Mülheim.

Was für Mädchen am Girls’ Day gilt, lässt sich auch auf Jungen übertragen – Gleichberechtigung für beide Geschlechter. Daher dürfen beim Boys’ Day auch die Männer zur Berufsorientierung in frauentypische Berufe hineinschnuppern.

Während sich die Schulkameradinnen an der Werkbank versuchen, hüten Jungen Kinder oder kümmern sich um die Gesundheit von Patienten. Im St. Marien-Hospital schauten 20 Schüler den Pflegerinnen und Pflegern bei ihrer Arbeit über die Schulter.

Bevor sich die Tür zur Intensivstation öffnet, müssen sich die Jungs ihre Hände desinfizieren. Lange Gänge, glattpolierter Boden, irgendwo piepst ein Gerät. Die Gruppe aus Schülern, Schwestern und Pflegern schiebt sich in den Behandlungsraum. Wiebke Rahmfeld hat 13 Jahre lang auf dieser Station gearbeitet, heute unterrichtet sie an der Pflegeschule, der Contilia-Akademie. Dort lernen übrigens derzeit 17 Frauen und nur 5 Männer den Beruf des Gesundheits- und Krankenpflegers. Neben dem Fachkräftemangel auch ein Grund, mehr Männer für den Beruf zu begeistern.

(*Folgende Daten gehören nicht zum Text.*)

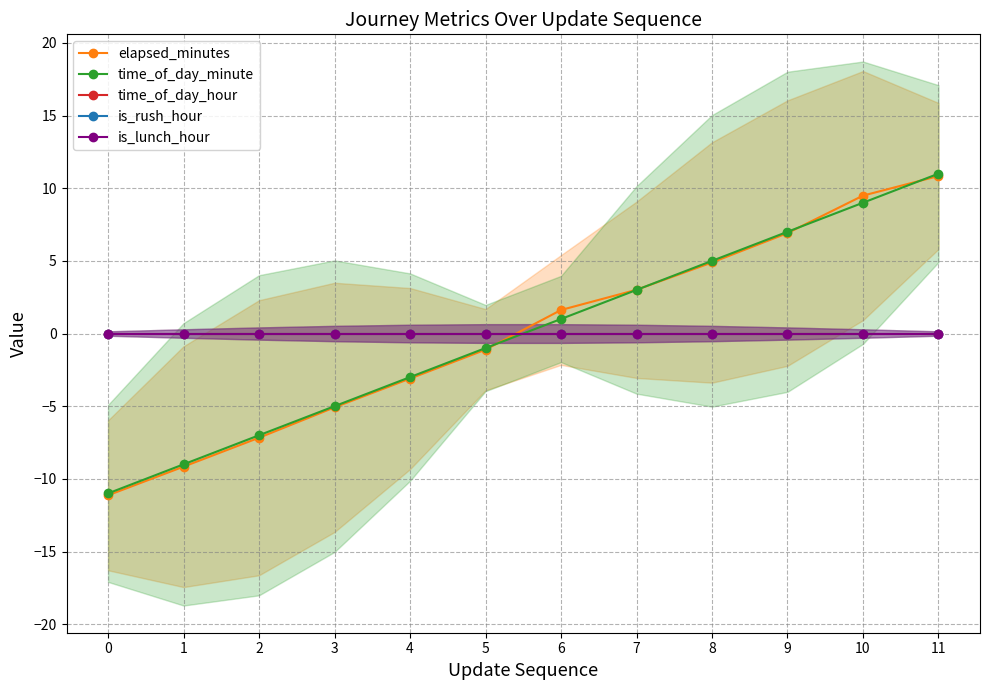

True or false: time_of_day_hour and is_lunch_hour intersect in this chart.

False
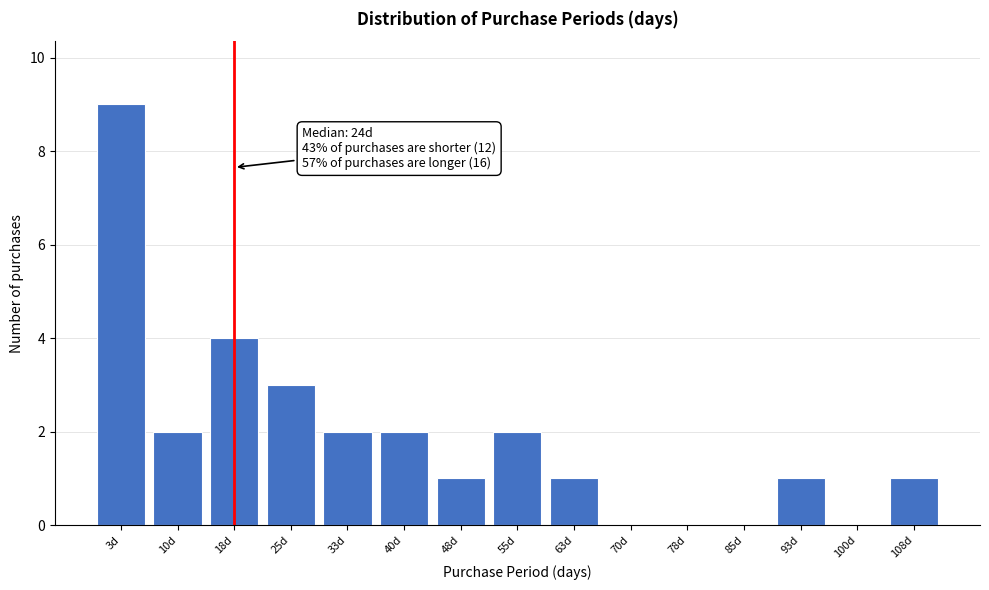

What is the maximum value shown in the chart?

9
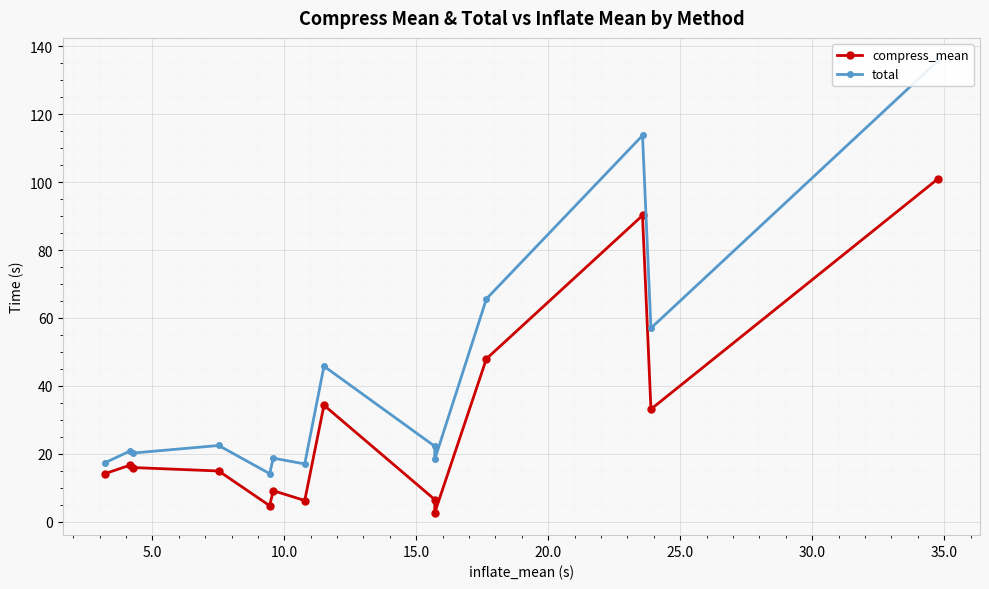

What is the value of the compress_mean point at the 3rd from the left?

15.9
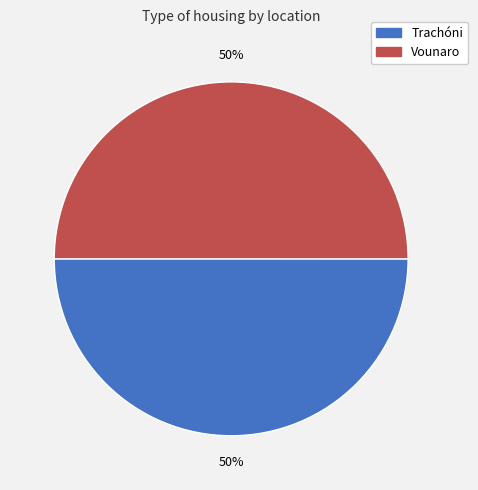

Is the sum of Trachóni and Vounaro greater than half?

Yes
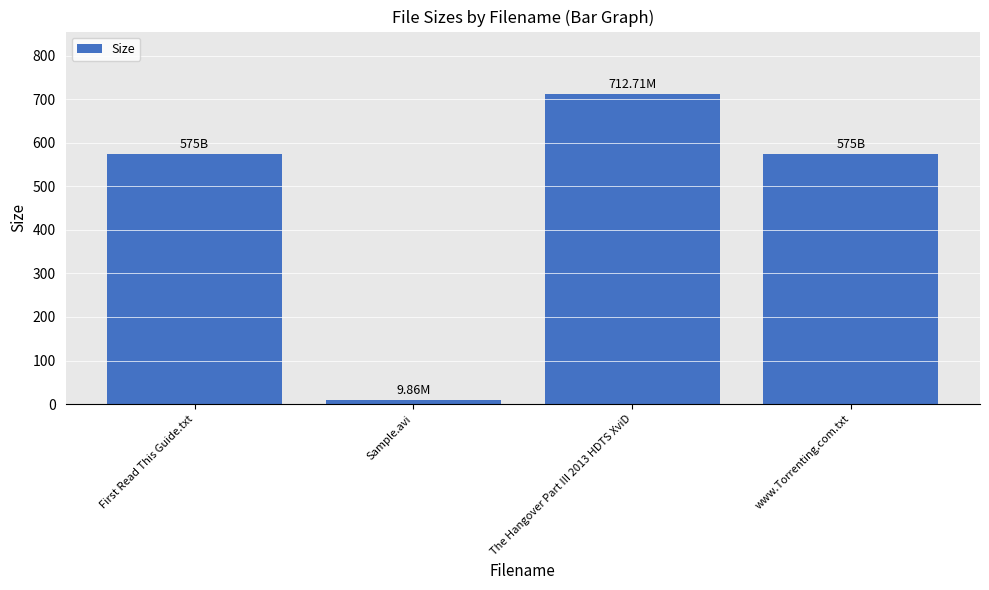

Between The Hangover Part III 2013 HDTS XviD and Sample.avi, which is larger?

The Hangover Part III 2013 HDTS XviD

"Die Motorschiene war interessant"

Wiebke Rahmfeld winkt mit der Arm-Manschette. Georg (14) stellt sich als Versuchspatient zur Verfügung und lässt seinen Blutdruck messen. Auf dem Monitor blinkt’s rot. Stimmt was nicht? „Keine Sorge, das ist vollkommen gesund“, beruhigt Rahmfeld.

Damit hatten Jan, Yannick, Georg und Sebastian nicht gerechnet. „Der Beruf hat so viel mit Technik zu tun“, sagen die Schüler der Otto-Pankok-Schule. Gespannt hören die Vier zu. Fünf Stationen durchlaufen die Schüler in Vierergruppen, darunter auch die Dialyse, die Onkologie oder die Physikalische Therapie.

„Nachdem ich mir den Daumen gebrochen hatte und hier im Krankenhaus so gut betreut wurde, wollte ich die andere Seite mal kennen lernen“, sagt der 14-jährige Sebastian. Besonders spannend fanden er und seine Freunde die Physiostation und die vielen Geräte. „Die Motorschiene war interessant“, sagen sie. „Damit trainieren Kniepatienten ihre Muskulatur“, wissen sie. „Außerdem haben wir gelernt, wie ein Defibrillator funktioniert.“

Ein realistischer Eindruck

Interessant für einen Tag, aber für das ganze Berufsleben? „Man braucht auf jeden Fall viel Einfühlungsvermögen und Geduld“, rät Annik Simon, der im Oktober seine Ausbildung zum Pfleger angefangen hat und die Jungs nun beim Rundgang begleitet. „Eine harte Schale ist wichtig, schließlich sieht man Menschen sterben.“ Berührungsängste sollten angehende Pfleger auch nicht haben. Denn Bettpfannen leeren, das Waschen und Anfassen von Patienten gehört dazu.

Weiter geht der Rundgang auf die Dialysestation. „Wir behandeln hier 60 bis 65 Patienten, die an chronischem Nierenversagen leiden“, sagt Stationsleiter Bernhard Scherb. Am Apparat erklärt er, wie eine künstliche Niere arbeitet und diese dreimal in der Woche für bis zu sechs Stunden die Aufgabe der Organe übernimmt. Die Schüler dürfen an eines der Betten herantreten und sich die rotierende Maschine genauer ansehen. „Unsere Aufgabe besteht darin, Gefäße chirurgisch vorzubereiten, Monitore zu überwachen und natürlich Patienten mit Essen und Trinken zu versorgen“, sagt Bernhard Scherb. Die Schüler sind beeindruckt.

Ob die Jungs sich nun vorstellen könnten, Pfleger zu werden? „Warum nicht“, meint Sebastian. „Lieber Arzt“, findet Yannick. So oder so – nun haben sie einen realistischen Eindruck gewonnen.